ТЕКСТ АННОТАЦИИ>
----------

ВЕСТН. МОСК. УН-ТА. СЕР. 7. ФИЛОСОФИЯ. 2015. № 6
Г.Я. Стрельцова*
ПАРАДОКСЫ СВОБОДЫ ВОЛИ
Статья отражает стремление автора уточнить само понятие свободы, которое очень часто употребляется или слишком широко, или метафорически, или иносказательно, но только не в собственном, довольно узком смысле, который связан с духовно-нравственным бытием человека и соответственно с его нравственным сознанием. Однако, несмотря на фундаментальность свободы воли, к ней одной не сводится свобода человека, которая включает многообразные смыслы и аспекты, отражающие бесконечную сложность личности.
Ключевые слова: свобода воли, духовно-нравственное бытие.
G.Ya. S t r e l t s o v a. The paradoxes of free will
The author strives for clarifying the notion of free will that we use so often or too wide or figuratively or allusively but only not so as it must be connected with spiritual and moral being of a man and his moral consciousness. However in spite of fundamentality of free will the freedom of human being includes also many meanings and aspects which reflect infinite complexity of a personality.

----------

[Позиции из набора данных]
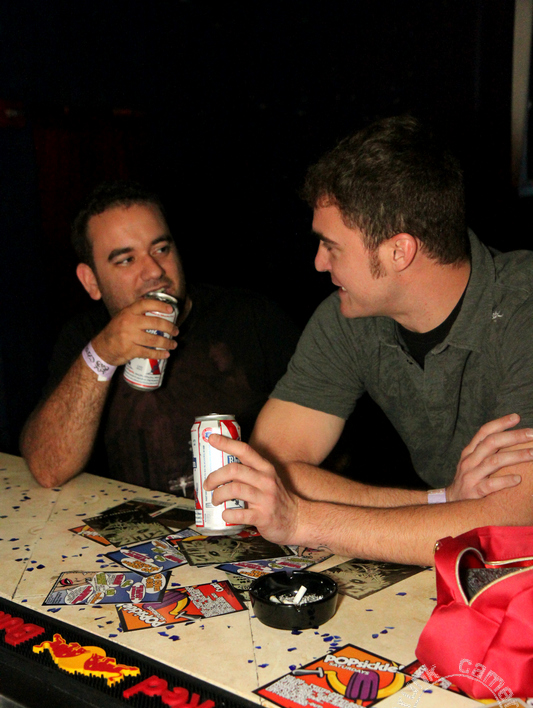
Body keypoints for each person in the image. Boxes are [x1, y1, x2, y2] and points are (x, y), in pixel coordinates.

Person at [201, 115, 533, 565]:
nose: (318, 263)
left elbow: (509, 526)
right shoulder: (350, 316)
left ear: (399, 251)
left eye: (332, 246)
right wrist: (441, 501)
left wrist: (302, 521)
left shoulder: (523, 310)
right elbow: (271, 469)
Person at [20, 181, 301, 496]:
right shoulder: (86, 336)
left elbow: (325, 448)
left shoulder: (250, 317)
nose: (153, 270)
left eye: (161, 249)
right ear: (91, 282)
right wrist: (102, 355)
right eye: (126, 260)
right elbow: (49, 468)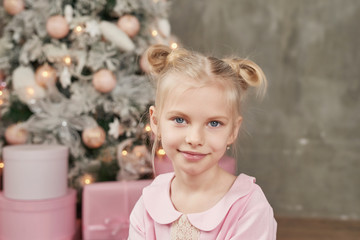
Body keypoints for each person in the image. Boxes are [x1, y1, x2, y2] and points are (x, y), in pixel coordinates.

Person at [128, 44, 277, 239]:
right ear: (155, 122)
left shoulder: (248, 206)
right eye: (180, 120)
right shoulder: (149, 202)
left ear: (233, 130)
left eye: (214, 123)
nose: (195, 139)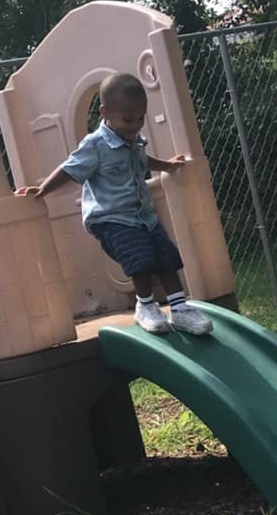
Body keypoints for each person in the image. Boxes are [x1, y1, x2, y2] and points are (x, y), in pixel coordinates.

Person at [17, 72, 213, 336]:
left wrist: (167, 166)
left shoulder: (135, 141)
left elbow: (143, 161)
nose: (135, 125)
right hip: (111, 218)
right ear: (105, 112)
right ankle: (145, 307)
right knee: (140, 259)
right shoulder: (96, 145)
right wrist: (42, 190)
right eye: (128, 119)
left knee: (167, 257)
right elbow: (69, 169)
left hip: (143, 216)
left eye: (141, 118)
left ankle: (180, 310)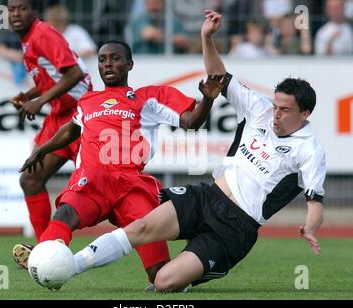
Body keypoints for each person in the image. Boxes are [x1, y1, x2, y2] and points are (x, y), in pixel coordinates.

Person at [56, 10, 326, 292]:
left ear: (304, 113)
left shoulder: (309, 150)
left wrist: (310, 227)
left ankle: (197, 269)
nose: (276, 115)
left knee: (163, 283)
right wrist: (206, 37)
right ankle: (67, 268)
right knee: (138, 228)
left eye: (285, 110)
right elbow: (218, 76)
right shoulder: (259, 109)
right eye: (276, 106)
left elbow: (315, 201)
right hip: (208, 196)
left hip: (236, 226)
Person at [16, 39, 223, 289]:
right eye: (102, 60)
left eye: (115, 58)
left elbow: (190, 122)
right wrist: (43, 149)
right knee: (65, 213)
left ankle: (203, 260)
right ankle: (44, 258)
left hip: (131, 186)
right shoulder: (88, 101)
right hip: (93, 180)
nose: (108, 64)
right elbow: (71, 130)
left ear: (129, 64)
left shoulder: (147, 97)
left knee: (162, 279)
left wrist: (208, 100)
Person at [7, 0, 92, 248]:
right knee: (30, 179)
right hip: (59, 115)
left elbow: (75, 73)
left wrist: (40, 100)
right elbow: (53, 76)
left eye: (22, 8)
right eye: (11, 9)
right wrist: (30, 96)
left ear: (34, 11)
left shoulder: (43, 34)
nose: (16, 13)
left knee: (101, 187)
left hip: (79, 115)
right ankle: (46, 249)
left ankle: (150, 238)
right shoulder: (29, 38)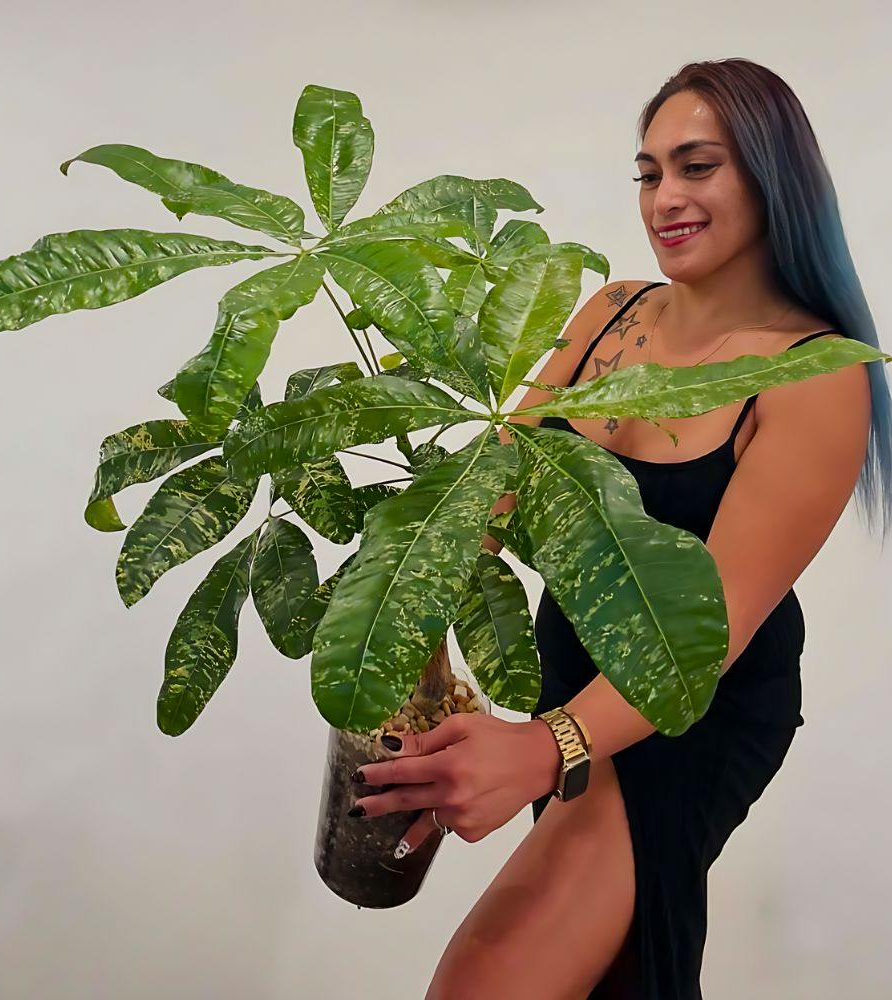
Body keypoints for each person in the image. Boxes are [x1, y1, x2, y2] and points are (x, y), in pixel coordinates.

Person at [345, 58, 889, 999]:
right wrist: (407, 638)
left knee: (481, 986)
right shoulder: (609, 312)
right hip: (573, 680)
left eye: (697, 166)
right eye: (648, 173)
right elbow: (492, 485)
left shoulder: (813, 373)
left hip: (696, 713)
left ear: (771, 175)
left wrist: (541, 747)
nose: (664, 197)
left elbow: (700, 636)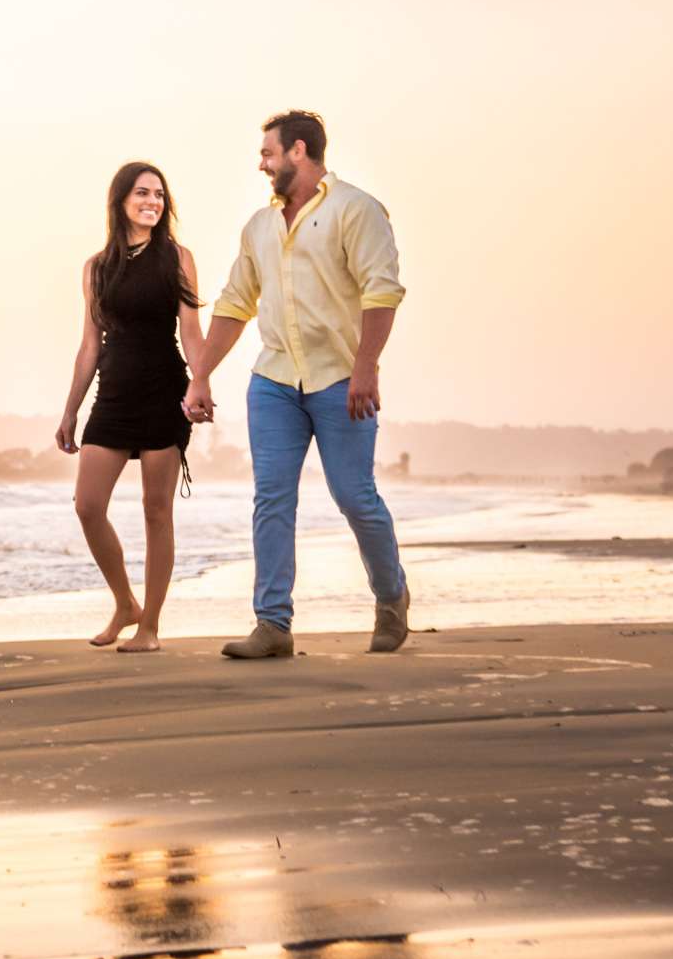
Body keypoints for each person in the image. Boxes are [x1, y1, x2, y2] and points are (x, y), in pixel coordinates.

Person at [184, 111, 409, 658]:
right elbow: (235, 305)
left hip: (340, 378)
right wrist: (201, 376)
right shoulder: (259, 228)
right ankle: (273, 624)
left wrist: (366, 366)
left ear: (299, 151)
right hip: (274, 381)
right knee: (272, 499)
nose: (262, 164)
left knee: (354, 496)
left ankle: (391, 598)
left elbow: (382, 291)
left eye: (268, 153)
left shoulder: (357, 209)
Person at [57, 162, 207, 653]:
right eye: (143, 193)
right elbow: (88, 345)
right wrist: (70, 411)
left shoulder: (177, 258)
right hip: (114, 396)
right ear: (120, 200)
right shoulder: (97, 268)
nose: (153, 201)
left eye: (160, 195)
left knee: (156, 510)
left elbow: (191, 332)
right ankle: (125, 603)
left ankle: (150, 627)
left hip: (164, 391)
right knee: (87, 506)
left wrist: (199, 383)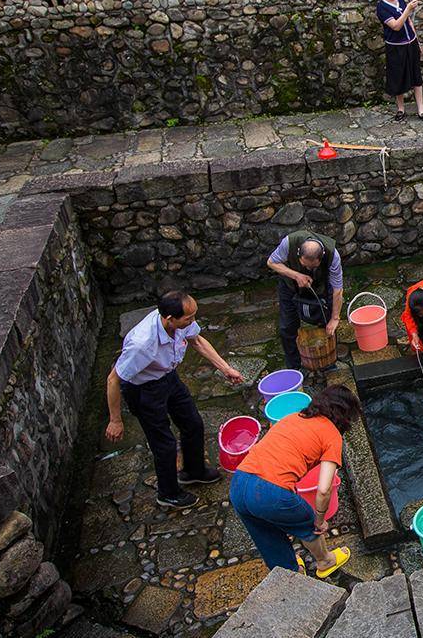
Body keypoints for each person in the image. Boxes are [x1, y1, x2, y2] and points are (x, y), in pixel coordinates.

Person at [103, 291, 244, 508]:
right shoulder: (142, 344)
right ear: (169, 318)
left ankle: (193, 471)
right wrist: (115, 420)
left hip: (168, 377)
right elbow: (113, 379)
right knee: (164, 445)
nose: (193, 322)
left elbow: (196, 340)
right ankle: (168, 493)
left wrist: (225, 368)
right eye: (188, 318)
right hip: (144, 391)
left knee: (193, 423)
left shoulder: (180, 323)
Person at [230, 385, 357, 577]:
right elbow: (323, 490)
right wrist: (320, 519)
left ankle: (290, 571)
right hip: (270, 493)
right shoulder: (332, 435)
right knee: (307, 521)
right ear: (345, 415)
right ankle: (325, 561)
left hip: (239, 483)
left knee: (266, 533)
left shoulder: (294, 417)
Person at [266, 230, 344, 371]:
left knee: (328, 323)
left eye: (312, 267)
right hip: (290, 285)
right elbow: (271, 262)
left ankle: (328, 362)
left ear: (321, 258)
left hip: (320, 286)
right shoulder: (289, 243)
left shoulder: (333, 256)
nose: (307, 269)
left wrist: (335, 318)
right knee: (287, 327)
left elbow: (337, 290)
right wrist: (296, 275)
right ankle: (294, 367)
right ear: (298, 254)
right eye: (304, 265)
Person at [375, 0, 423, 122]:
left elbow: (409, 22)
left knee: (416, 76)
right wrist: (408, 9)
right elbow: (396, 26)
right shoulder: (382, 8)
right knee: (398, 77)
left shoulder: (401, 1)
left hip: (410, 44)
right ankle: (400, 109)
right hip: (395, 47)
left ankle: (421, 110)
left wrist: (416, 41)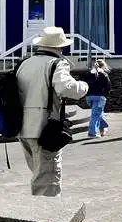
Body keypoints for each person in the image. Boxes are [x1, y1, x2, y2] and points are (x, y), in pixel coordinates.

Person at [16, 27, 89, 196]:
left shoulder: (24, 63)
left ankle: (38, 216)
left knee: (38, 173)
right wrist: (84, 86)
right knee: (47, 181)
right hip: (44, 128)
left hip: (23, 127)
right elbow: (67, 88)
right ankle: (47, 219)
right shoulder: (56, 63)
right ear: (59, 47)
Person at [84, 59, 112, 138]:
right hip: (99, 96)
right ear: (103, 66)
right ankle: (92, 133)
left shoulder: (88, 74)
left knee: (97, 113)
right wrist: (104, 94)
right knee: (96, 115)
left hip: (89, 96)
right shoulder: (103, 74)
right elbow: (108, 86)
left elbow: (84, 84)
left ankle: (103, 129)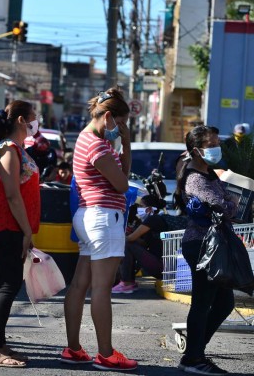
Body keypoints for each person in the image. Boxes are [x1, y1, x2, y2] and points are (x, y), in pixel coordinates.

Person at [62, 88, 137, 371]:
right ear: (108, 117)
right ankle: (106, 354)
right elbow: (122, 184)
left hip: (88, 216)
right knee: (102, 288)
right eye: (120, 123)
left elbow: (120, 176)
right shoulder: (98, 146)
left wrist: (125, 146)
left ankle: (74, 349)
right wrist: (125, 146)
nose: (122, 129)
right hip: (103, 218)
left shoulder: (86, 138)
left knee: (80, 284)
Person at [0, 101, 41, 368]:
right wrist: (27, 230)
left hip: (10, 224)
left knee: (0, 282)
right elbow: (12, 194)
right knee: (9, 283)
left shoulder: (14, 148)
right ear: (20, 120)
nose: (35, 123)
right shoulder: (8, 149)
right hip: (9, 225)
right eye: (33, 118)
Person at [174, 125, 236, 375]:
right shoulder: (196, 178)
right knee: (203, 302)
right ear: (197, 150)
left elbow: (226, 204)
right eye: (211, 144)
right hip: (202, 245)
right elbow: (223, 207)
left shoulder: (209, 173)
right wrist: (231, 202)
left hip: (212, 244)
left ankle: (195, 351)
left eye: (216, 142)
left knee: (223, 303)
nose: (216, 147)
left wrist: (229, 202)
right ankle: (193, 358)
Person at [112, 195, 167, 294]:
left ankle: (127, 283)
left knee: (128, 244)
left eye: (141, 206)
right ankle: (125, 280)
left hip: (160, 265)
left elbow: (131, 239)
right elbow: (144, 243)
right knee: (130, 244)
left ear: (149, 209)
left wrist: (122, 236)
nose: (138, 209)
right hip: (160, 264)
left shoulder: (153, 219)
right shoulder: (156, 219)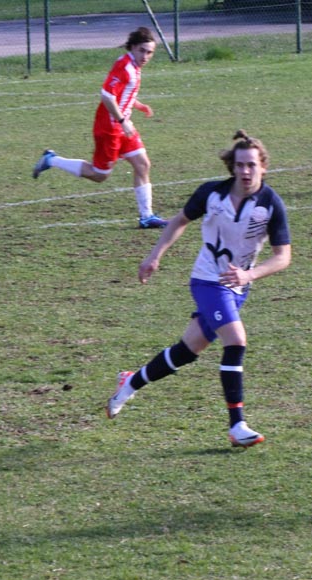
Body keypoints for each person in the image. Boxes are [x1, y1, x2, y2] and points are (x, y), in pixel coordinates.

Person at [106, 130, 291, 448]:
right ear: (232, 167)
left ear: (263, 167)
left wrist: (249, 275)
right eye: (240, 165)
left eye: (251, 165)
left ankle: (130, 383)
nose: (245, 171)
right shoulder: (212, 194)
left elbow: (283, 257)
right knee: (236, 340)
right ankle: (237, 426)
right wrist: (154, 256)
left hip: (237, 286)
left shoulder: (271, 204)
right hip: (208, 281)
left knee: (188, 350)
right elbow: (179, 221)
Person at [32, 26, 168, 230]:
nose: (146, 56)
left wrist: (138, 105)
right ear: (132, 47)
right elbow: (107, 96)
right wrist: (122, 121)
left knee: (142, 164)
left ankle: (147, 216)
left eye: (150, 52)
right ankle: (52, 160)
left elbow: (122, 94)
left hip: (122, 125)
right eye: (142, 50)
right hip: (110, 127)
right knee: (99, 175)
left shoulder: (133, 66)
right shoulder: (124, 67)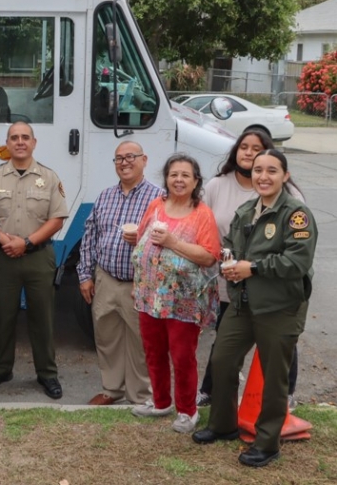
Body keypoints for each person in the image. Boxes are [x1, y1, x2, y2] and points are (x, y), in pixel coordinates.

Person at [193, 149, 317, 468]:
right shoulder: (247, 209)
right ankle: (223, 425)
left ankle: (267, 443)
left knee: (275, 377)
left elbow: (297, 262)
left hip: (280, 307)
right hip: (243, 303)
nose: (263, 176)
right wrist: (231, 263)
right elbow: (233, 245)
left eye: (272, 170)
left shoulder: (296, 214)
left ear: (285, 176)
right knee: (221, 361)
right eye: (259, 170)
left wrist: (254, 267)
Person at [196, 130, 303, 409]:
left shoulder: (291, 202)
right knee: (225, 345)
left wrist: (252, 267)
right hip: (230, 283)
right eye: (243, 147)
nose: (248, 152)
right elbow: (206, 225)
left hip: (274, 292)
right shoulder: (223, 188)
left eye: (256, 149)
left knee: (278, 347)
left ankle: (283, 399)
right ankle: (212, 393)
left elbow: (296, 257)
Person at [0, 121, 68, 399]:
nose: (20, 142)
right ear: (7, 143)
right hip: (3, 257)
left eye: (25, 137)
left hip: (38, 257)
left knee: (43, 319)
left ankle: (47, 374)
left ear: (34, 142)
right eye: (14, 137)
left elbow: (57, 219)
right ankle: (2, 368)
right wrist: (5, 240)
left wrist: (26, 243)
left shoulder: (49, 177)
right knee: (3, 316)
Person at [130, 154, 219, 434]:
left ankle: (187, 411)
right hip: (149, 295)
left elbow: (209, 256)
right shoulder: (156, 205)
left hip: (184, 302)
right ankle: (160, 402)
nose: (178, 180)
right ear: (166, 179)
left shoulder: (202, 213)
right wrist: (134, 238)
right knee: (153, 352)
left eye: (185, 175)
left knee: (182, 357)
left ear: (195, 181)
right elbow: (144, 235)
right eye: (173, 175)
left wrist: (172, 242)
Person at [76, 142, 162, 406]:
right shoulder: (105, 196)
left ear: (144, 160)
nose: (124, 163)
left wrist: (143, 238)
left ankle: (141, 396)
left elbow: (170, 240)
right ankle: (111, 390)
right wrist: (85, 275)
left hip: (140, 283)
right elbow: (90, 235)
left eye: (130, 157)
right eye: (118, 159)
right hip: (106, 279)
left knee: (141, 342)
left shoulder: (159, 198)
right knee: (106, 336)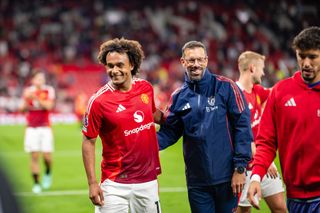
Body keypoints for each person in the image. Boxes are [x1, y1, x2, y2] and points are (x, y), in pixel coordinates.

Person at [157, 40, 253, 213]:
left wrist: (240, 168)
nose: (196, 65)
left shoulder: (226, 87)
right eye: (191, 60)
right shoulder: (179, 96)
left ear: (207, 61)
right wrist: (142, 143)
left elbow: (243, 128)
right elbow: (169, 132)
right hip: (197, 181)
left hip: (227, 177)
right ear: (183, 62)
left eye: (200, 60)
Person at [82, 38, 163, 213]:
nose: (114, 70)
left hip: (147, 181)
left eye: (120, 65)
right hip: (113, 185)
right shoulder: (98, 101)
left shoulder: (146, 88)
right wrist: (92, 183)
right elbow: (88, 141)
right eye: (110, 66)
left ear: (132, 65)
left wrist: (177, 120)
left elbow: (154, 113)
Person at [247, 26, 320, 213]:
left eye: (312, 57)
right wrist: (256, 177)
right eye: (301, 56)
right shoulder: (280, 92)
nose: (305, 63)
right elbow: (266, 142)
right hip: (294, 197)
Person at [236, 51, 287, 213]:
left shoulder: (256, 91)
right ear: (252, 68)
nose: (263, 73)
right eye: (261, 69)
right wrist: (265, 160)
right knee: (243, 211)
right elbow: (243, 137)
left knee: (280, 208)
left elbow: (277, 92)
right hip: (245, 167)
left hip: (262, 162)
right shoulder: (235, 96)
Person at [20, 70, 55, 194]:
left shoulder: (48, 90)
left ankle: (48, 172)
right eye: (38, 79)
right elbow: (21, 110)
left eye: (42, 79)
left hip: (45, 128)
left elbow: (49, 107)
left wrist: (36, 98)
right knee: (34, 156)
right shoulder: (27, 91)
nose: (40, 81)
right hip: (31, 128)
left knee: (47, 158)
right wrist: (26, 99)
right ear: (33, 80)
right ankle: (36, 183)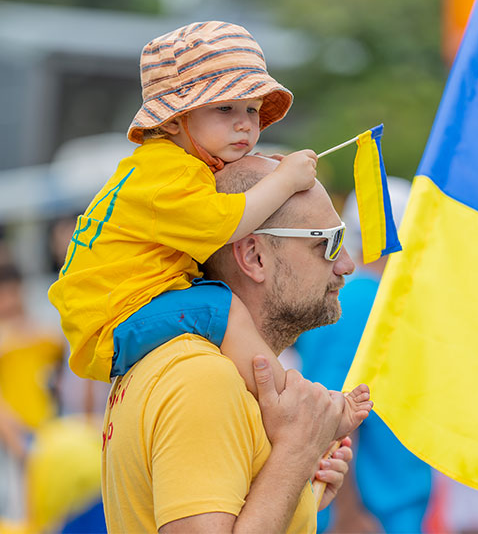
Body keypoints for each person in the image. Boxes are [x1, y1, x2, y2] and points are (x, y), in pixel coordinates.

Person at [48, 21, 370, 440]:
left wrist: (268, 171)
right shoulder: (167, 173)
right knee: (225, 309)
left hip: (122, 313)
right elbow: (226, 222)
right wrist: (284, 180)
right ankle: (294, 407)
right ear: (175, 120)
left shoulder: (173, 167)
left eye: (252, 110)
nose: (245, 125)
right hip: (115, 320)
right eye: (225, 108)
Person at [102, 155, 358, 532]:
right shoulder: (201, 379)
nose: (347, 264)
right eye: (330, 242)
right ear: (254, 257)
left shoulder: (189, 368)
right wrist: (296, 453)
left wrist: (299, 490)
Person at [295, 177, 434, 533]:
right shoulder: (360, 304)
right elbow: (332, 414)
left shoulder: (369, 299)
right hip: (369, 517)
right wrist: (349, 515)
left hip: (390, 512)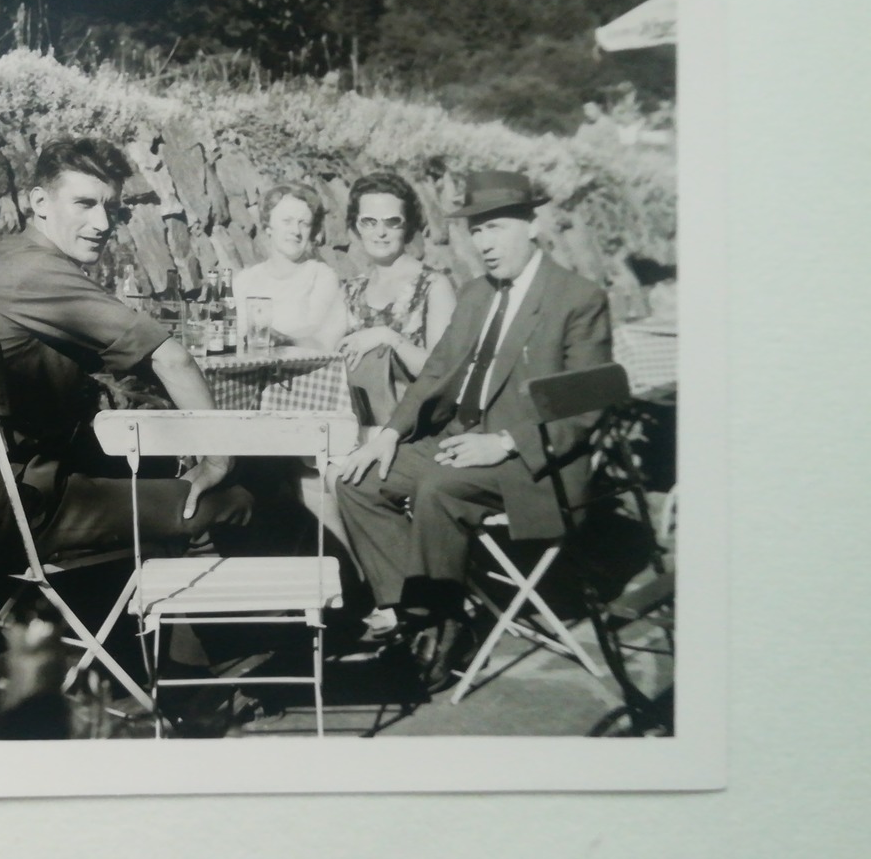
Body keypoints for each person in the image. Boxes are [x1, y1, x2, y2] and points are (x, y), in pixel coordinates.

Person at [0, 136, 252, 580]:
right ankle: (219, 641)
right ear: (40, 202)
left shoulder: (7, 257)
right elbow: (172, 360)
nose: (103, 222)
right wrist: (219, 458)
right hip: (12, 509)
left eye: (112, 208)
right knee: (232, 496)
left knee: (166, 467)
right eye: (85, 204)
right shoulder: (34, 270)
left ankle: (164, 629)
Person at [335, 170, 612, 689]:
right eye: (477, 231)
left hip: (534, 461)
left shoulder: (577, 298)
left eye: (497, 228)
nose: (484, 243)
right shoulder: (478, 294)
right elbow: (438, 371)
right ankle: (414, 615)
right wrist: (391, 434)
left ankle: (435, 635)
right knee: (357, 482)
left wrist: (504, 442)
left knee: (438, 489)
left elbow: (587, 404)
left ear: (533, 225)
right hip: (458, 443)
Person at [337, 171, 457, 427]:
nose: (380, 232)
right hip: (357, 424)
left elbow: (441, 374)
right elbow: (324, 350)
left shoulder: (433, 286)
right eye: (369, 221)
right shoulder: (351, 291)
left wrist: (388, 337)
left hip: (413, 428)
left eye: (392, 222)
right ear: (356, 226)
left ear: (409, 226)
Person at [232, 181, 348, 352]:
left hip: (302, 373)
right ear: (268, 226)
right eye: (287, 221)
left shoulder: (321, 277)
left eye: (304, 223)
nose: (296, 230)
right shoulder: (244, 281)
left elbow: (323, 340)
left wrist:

----------

ЗАДАНИЯ ДЛЯ ВЫПОЛНЕНИЯ>
#1 С чем, согласно аннотации, связан собственный, довольно узкий смысл понятия свободы?
#2 Воспроизведите дословно фрагмент аннотации начиная со слов «ВЕСТН. МОСК. УН-ТА.» и заканчивая словами «бесконечную сложность личности.» включительно.

ОТВЕТЫ ПО ЗАДАНИЯМ>
#1 С духовно-нравственным бытием человека и, соответственно, с его нравственным сознанием.

#2
ВЕСТН. МОСК. УН-ТА. СЕР. 7. ФИЛОСОФИЯ. 2015. № 6
Г.Я. Стрельцова*
ПАРАДОКСЫ СВОБОДЫ ВОЛИ
Статья отражает стремление автора уточнить само понятие свободы, которое очень часто употребляется или слишком широко, или метафорически, или иносказательно, но только не в собственном, довольно узком смысле, который связан с духовно-нравственным бытием человека и соответственно с его нравственным сознанием. Однако, несмотря на фундаментальность свободы воли, к ней одной не сводится свобода человека, которая включает многообразные смыслы и аспекты, отражающие бесконечную сложность личности.